**TEXTO SELECCIONADO**
- - -

Personas paseando por el centro de Jerez.
Personas paseando por el centro de Jerez. Candela Núñez

Mientras preparo un nuevo tema para mi grupo de Bachillerato, en la calle, comienza a caer la tarde. Estoy trabajando sobre la denuncia social y el fotoperiodismo, sobre mi mesa descansa una taza de café y en mis cascos suena una melodía instrumental, imprescindible para no perder el finísimo hilo que enlaza mis ideas.

Ya he redactado la parte teórica y ando recopilando buenas imágenes que ilustren mis palabras. Poco a poco, el documento Word se va engrosando con fotos de Robert Capa, Benjamin Jhonson, Weegee, Donald McCullin, Dorotea Lange, Tony Vaccaro, Nick Ut, Eddie Adams, Kevin Carter… Ante mis ojos se extienden, como un catálogo del horror, las peores atrocidades humanas. El colofón lo sella La muerte de Aylan, fotografiada por la periodista turca Nilüfer Demir. Una instantánea tomada en 2015. Prácticamente ayer.

Una vez finalizado el montaje de las imágenes, reviso el documento. Todo sigue en su sitio. Los soldados confederados muertos en la Guerra de Secesión. Los niños harapientos de la Gran Depresión. Aquel ciudadano anónimo asesinado por la mafia en Nueva York. El miliciano abatido en la Guerra Civil. Los alumnos segregados en su clase de matemáticas para niños de color. Los cadáveres de la II Guerra Mundial. La niña vietnamita en llamas. El comunista ejecutado en Saigón. El hombre ante los tanques de Tiananmen. El oscuro buitre y la niña famélica de Sudán. Y el pobre Aylan, con su rostro inocente y diminuto, clavado para siempre en la orilla de una playa.

- - -

**TAREAS A REALIZAR**
A – Enumera las guerras que se nombran en el texto sobre fotoperiodismo.
B – Reproduce literalmente el texto sobre fotoperiodismo desde "Una vez finalizado" hasta "de una playa.", inclusive.

Entradas de datos recopiladas:
- - -

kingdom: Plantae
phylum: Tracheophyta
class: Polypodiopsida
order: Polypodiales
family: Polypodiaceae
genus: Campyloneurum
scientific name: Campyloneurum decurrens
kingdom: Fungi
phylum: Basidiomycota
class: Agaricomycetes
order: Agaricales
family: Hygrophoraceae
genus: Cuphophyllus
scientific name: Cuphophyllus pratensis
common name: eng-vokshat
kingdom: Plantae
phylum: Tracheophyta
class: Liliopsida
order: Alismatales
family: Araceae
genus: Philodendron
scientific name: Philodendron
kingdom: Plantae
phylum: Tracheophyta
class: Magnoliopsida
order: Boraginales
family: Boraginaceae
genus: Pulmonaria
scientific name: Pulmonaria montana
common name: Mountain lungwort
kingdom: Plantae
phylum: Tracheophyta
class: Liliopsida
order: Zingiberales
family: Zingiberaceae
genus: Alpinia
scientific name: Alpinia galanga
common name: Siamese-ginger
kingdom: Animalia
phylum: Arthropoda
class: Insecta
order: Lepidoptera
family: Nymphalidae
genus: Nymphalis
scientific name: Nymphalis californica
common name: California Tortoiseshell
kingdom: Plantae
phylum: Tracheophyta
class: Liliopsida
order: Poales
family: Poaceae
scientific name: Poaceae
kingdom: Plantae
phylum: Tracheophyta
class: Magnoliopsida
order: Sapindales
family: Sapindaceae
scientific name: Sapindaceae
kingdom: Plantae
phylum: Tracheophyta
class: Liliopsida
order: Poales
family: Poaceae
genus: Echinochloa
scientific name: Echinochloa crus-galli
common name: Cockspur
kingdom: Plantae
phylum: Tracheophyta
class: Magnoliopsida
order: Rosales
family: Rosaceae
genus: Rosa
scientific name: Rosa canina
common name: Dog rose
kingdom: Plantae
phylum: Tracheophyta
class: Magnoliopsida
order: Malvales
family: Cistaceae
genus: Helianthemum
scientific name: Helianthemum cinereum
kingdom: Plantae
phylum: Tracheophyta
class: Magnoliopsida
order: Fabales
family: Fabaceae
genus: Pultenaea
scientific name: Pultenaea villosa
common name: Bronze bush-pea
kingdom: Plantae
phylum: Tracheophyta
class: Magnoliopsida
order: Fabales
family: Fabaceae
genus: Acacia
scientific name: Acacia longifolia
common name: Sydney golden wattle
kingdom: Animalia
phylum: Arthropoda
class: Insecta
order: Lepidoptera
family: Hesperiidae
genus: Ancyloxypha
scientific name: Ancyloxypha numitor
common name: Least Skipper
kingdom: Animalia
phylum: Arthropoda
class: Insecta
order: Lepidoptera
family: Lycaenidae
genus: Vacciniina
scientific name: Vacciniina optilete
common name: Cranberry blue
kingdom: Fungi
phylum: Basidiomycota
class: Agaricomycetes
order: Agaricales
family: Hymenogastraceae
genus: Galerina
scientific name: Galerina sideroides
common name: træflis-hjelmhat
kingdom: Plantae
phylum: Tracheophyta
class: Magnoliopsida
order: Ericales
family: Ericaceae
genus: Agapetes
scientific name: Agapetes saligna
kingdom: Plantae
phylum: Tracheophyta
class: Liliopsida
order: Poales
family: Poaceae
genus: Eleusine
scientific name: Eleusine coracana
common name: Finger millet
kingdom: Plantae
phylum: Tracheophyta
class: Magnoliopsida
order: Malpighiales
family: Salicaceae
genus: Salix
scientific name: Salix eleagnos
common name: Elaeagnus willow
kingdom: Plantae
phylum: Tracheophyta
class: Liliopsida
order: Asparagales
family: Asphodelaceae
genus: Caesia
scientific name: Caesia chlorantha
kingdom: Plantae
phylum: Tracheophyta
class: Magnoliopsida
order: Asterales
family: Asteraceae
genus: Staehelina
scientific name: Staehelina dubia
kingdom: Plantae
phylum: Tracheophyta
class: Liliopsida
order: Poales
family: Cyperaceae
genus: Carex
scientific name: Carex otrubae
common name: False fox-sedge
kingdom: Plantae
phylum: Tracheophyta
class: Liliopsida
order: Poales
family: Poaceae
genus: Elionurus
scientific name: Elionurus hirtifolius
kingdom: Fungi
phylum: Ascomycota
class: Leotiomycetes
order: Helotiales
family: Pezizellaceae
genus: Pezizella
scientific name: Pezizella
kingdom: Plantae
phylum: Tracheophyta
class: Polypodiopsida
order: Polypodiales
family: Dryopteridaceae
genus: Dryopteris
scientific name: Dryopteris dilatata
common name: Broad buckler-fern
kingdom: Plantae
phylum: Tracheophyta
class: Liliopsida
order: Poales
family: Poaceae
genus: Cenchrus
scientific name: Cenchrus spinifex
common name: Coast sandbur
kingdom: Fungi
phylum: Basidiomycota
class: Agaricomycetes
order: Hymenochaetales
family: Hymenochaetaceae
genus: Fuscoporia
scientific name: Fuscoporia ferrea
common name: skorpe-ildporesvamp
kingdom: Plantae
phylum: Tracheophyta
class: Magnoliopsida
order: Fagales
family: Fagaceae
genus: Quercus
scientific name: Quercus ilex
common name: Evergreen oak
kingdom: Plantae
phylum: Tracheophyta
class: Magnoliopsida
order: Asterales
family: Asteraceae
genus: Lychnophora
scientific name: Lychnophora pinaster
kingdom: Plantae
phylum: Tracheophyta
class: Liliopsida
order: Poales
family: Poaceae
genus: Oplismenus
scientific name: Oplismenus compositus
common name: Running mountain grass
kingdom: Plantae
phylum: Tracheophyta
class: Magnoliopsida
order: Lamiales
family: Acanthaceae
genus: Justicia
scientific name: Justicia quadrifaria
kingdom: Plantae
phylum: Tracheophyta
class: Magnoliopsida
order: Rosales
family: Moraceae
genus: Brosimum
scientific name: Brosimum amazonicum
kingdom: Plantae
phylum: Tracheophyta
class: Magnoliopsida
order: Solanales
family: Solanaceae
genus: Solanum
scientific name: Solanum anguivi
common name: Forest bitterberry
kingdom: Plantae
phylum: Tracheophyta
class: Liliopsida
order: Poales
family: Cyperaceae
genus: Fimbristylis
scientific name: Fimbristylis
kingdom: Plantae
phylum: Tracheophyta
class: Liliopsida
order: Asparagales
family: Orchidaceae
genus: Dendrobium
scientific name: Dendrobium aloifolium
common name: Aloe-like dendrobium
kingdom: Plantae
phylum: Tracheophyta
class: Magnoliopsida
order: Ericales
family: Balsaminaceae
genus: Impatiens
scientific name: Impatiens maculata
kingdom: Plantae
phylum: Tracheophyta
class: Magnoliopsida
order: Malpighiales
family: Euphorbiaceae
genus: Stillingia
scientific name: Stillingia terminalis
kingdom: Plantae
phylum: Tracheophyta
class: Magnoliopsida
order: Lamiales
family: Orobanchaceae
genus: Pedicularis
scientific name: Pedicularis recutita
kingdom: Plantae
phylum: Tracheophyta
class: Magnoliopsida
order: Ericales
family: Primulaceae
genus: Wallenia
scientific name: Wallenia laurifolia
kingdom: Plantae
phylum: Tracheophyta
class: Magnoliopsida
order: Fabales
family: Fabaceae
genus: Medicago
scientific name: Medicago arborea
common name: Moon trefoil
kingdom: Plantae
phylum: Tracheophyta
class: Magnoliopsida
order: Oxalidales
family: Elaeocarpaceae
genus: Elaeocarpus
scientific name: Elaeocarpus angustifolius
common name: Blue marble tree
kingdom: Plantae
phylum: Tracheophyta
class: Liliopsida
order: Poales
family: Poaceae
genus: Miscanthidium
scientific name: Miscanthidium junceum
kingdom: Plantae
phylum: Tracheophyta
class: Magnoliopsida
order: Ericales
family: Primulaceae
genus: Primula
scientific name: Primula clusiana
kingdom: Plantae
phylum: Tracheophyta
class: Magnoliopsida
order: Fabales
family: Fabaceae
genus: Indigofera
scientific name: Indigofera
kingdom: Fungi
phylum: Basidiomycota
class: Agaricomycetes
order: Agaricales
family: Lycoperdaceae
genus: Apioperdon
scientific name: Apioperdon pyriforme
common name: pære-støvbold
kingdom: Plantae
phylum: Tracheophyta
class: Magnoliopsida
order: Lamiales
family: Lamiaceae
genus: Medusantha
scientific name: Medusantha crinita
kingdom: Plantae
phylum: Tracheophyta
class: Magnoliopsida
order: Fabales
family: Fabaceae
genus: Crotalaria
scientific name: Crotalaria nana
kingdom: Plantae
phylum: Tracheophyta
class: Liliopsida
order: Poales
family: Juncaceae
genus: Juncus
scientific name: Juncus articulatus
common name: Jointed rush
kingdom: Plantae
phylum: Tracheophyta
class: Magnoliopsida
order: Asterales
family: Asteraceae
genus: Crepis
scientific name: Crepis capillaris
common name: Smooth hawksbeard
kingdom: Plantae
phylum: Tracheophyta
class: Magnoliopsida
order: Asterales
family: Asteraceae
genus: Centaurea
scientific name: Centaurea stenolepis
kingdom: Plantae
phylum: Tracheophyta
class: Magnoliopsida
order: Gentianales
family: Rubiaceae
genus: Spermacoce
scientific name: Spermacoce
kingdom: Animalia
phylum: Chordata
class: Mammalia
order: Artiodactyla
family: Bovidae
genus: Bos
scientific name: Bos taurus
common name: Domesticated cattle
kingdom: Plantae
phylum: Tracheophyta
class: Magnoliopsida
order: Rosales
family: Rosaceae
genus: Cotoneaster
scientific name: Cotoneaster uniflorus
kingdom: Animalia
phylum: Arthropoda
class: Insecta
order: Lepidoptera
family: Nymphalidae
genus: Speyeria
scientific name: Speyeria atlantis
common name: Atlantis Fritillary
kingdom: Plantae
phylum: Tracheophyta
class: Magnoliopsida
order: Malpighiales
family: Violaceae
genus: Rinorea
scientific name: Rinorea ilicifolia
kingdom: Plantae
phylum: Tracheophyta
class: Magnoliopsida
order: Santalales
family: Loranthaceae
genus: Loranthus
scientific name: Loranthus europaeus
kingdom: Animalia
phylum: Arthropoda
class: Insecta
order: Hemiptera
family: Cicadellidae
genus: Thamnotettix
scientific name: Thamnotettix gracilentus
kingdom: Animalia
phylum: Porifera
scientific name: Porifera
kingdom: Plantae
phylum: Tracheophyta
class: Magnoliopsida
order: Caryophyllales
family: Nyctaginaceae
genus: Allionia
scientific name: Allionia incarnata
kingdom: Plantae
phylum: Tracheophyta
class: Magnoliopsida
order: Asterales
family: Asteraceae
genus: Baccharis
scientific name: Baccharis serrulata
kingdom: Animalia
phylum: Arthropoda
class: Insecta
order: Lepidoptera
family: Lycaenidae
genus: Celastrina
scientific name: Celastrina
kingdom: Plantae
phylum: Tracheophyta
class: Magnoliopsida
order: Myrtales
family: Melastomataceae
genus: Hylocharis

- - -

**RESULTADOS DE TAREAS**
A –
Guerra de Secesión
Guerra Civil
II Guerra Mundial

B –
Una vez finalizado el montaje de las imágenes, reviso el documento. Todo sigue en su sitio. Los soldados confederados muertos en la Guerra de Secesión. Los niños harapientos de la Gran Depresión. Aquel ciudadano anónimo asesinado por la mafia en Nueva York. El miliciano abatido en la Guerra Civil. Los alumnos segregados en su clase de matemáticas para niños de color. Los cadáveres de la II Guerra Mundial. La niña vietnamita en llamas. El comunista ejecutado en Saigón. El hombre ante los tanques de Tiananmen. El oscuro buitre y la niña famélica de Sudán. Y el pobre Aylan, con su rostro inocente y diminuto, clavado para siempre en la orilla de una playa.